Saved entries
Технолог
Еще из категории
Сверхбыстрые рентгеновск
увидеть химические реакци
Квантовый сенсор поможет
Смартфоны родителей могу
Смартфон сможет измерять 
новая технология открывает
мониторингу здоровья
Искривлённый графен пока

• [ACTION ITEM]
Reproduce every line of the entries above verbatim, keeping the original line breaks.

• [EXERCISE RESULT]
Технолог
Еще из категории
Сверхбыстрые рентгеновск
увидеть химические реакци
Квантовый сенсор поможет
Смартфоны родителей могу
Смартфон сможет измерять 
новая технология открывает
мониторингу здоровья
Искривлённый графен пока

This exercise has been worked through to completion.